Not I: No requirements. That which is empty can never be exhausted.
djbirdian: Goodbye.
Not I: The place you really must reach is where you must already exist.
djbirdian: There's no place like home.
Not I: Indeed.

18 years ago #12474
Guest132: You were reported for using cheats
Bildgesmythe: Yes, I just couldn't think of anything else to do at the time..
Guest132: So you are a cheater?
Bildgesmythe: I am a cheater sometimes. I don't know if that is for better or worse, but I just am.
Guest132: Ok, the I'm going to ban you
Bildgesmythe: When are you planning to ban me?
Guest132: Right now
Bildgesmythe: .A clear conscience is usually the sign of a bad memory.

Guest187: Dark is the absence of light.
Bildgesmythe: Dark isn't always bad...sometimes it can be restful.
Guest187: Dark is nothingness.
Bildgesmythe: Funny how the dark can mean mysterious, unknown or even evil.
Guest187: Dark is the absence of light.
Bildgesmythe: You aren't afraid of the dark are you?

AngieR: ASL
Azureon: Oh, really, AngieR. you do have an oblique way with words.
AngieR: ok w/e
Azureon: Could you explain further? Im not sure if that was a brillant comment, or a bit of insanity.
AngieR: ok w/e
Azureon: Are you in posession of all your wits?
AngieR: Y
Azureon: Would knowing why help? Some things just are as they appear, with no deep reason why.

18 years ago #12475
some of the good bits from a few sonnets Watzer produced for a guest yesterday.

"The sun has risen, laughing in the sky
It casts on you a quiet, misty light
Dissolving all between us, you and I
With broken oaths, emerging from the night

And though I wander above hollow lands,
In dreams I still hear echoes of your cries
The way that you lie scattered on the sands
The sunrise in the shadows of your lies..."

"I never knew how simple fate could be
Until you gave your grandmother to me."

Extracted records

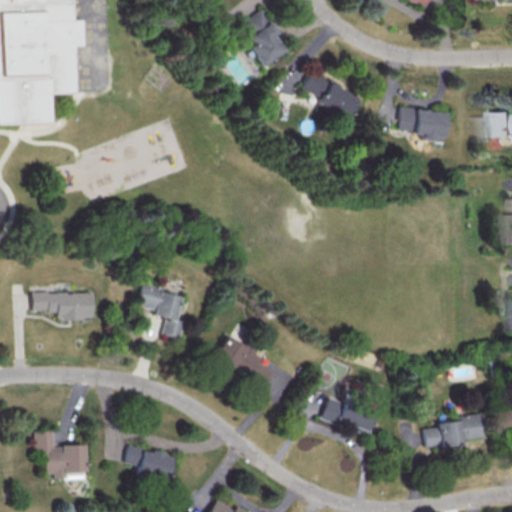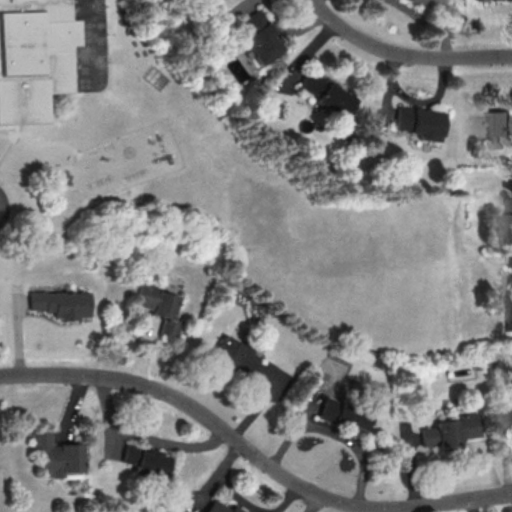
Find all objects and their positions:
building: (410, 1)
building: (250, 37)
road: (401, 53)
building: (28, 55)
building: (28, 56)
building: (317, 94)
building: (410, 122)
road: (40, 125)
building: (495, 126)
road: (6, 134)
road: (37, 142)
road: (1, 208)
building: (510, 232)
building: (54, 303)
building: (152, 307)
building: (232, 360)
building: (336, 414)
building: (508, 422)
building: (444, 430)
building: (49, 454)
road: (251, 456)
building: (141, 460)
building: (216, 507)
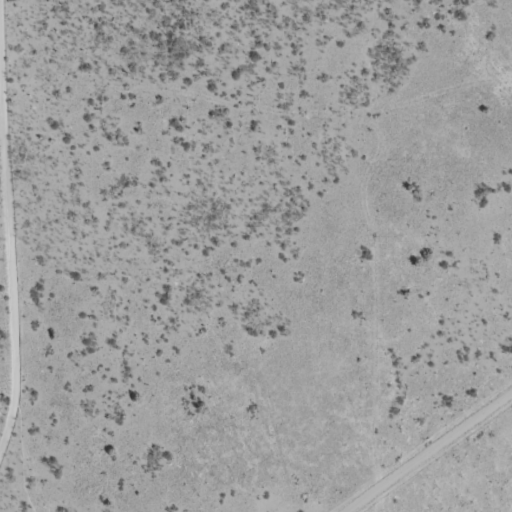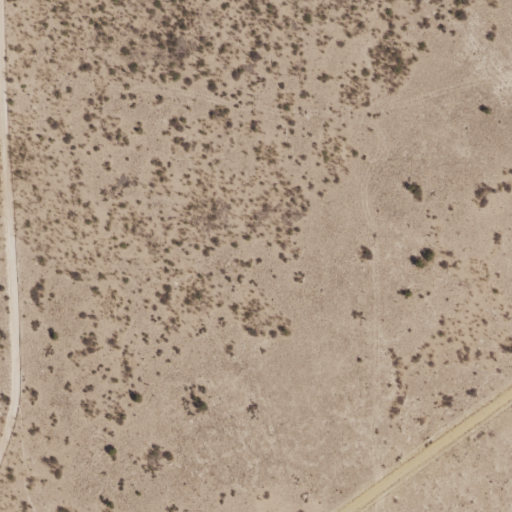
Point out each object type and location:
road: (31, 227)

§ Task requirements:
In the forum excerpt, who produced the sonnets for a guest?

§ Solution for this exercise:
Watzer produced them.